In Cancer Epidemiology Biomarkers Preview (v 16, 2007) the famous Fred Hutchison Cancer Center studied serum lycopene in 692 real men with prostate cancer over 8 years. They compared them with 844 controls. The found no relation at all. Their conclusion was, “Lycopene and other carotenoids were unrelated to prostate cancer.” And, “No association was observed between serum lycopene and total prostate cancer.” In 2011 in the same journal (v 20), at the Hutchison Center, another study was done with 3,434 real men. They concluded, "This study does not support a role for lycopene in prostate cancer prevention." Studying the actual serum levels of lycopene showed no relation at all. In fact, they found, "a 10 mcg/dl increase in lycopene was also associated with an 8% increased risk of cancer." Higher lycopene meant more cancer, not less. Hats off to these fine doctors for exposing this junk.
Lycopene has no value for women either. Another study at Umea University (Cancer Causes and Controls v12, 2001) showed that women with breast cancer had higher levels of serum lycopene than healthy controls. Let's say that again...the women with the highest serum levels of lycopene had more breast cancer, not less. At the National Cancer Institute (Cancer Causes and Controls v9, 1998) the researchers found women who ate the least amount of tomato products had the lowest rates of breast cancer.

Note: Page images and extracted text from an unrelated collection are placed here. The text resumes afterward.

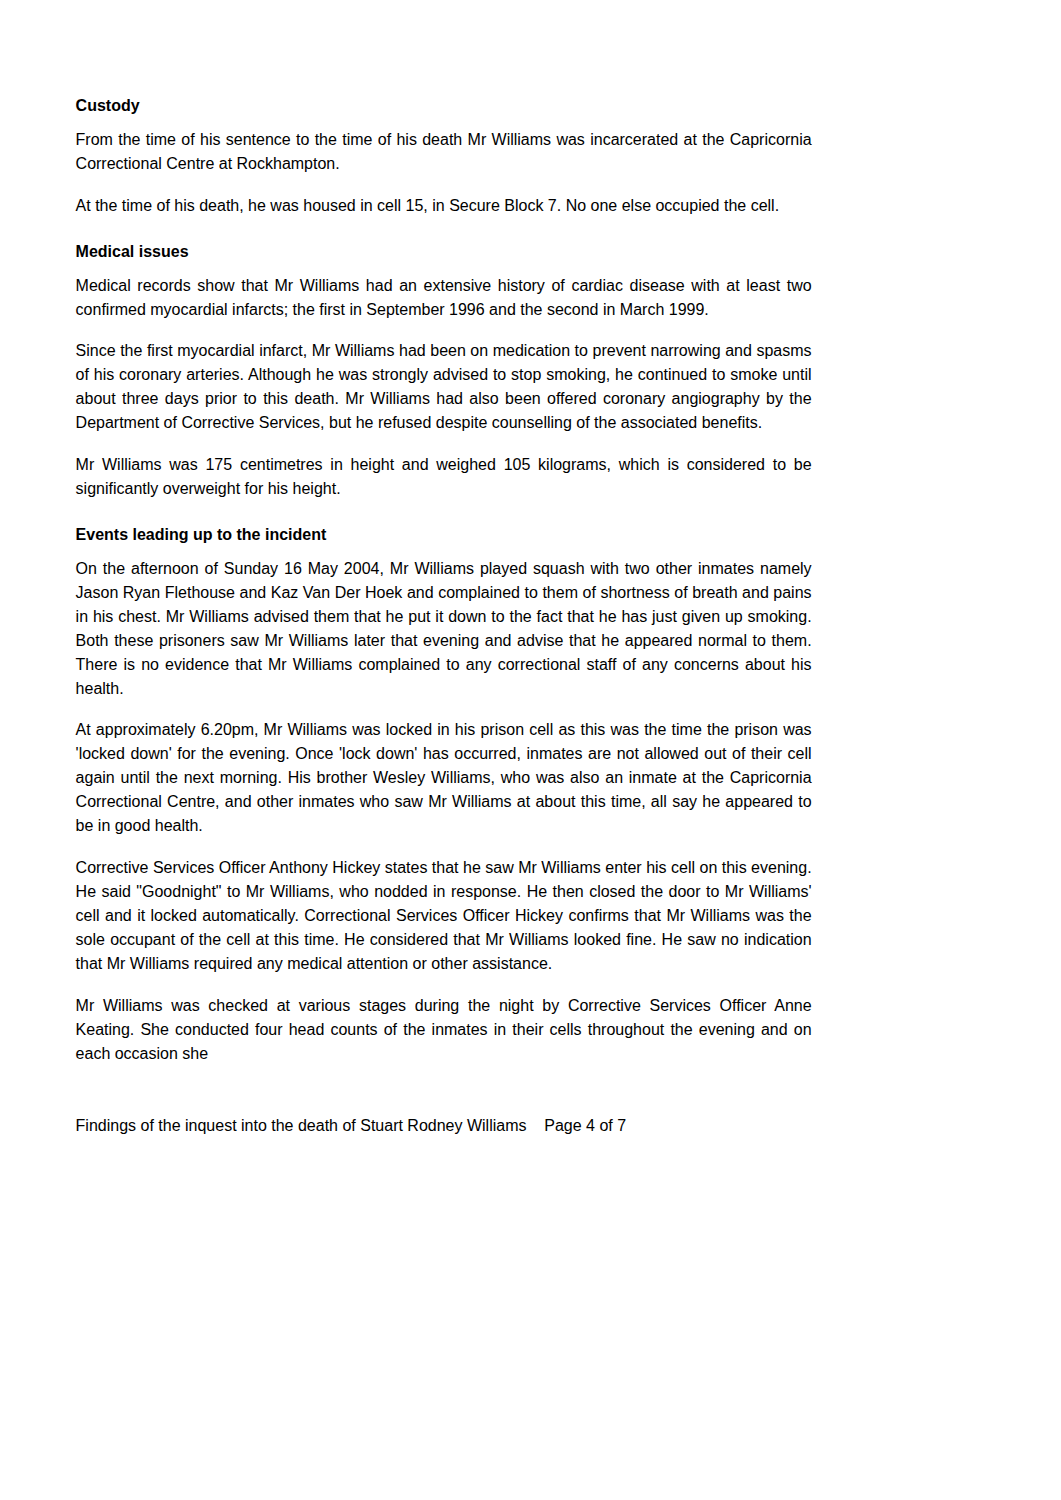Custody
From the time of his sentence to the time of his death Mr Williams was incarcerated at the Capricornia Correctional Centre at Rockhampton.
At the time of his death, he was housed in cell 15, in Secure Block 7. No one else occupied the cell.
Medical issues
Medical records show that Mr Williams had an extensive history of cardiac disease with at least two confirmed myocardial infarcts; the first in September 1996 and the second in March 1999.
Since the first myocardial infarct, Mr Williams had been on medication to prevent narrowing and spasms of his coronary arteries. Although he was strongly advised to stop smoking, he continued to smoke until about three days prior to this death. Mr Williams had also been offered coronary angiography by the Department of Corrective Services, but he refused despite counselling of the associated benefits.
Mr Williams was 175 centimetres in height and weighed 105 kilograms, which is considered to be significantly overweight for his height.
Events leading up to the incident
On the afternoon of Sunday 16 May 2004, Mr Williams played squash with two other inmates namely Jason Ryan Flethouse and Kaz Van Der Hoek and complained to them of shortness of breath and pains in his chest. Mr Williams advised them that he put it down to the fact that he has just given up smoking. Both these prisoners saw Mr Williams later that evening and advise that he appeared normal to them. There is no evidence that Mr Williams complained to any correctional staff of any concerns about his health.
At approximately 6.20pm, Mr Williams was locked in his prison cell as this was the time the prison was 'locked down' for the evening. Once 'lock down' has occurred, inmates are not allowed out of their cell again until the next morning. His brother Wesley Williams, who was also an inmate at the Capricornia Correctional Centre, and other inmates who saw Mr Williams at about this time, all say he appeared to be in good health.
Corrective Services Officer Anthony Hickey states that he saw Mr Williams enter his cell on this evening. He said "Goodnight" to Mr Williams, who nodded in response. He then closed the door to Mr Williams' cell and it locked automatically. Correctional Services Officer Hickey confirms that Mr Williams was the sole occupant of the cell at this time. He considered that Mr Williams looked fine. He saw no indication that Mr Williams required any medical attention or other assistance.
Mr Williams was checked at various stages during the night by Corrective Services Officer Anne Keating. She conducted four head counts of the inmates in their cells throughout the evening and on each occasion she
Findings of the inquest into the death of Stuart Rodney Williams Page 4 of 7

Many of the “studies” are simply paid advertisements by tomato processors. These, by law, are marked “paid advertisement”. You’ll only see this if you get the full text study from the original journal, and not just an Internet summary, or the media puppet on the 6:00 PM news. Yes, many medical journals sell ad space, and pretend these are studies. You didn’t know that, did you? When you get the full text study you will see the term “Paid Advertisement”, since it is required by law U.S.C. Section 1734.
For over two decades now science proves repeatedly that lycopene is useless. There are no valid human studies. Hundreds of millions of dollars of this crap is sold every year all over the world. More and more extravagant claims are being made for it every year. The natural health business is no better than a bunch of used car dealers.